• **WHAT NEEDS TO BE DONE**
Look over the listing below and report how many of its lines contain the string "samo", with no other words.

*** Opening DATA ***

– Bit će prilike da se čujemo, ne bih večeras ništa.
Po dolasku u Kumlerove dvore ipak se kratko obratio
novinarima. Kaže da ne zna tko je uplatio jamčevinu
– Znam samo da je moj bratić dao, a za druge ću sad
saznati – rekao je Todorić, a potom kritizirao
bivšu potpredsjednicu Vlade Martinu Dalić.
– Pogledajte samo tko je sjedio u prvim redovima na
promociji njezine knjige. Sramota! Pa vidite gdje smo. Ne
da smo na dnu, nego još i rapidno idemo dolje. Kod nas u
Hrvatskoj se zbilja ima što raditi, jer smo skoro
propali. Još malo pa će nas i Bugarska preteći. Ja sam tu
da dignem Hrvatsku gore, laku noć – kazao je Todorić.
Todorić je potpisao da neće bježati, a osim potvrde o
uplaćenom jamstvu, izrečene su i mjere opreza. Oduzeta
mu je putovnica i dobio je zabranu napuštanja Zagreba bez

*** Closing DATA ***

• **RESPONSE AREA**
2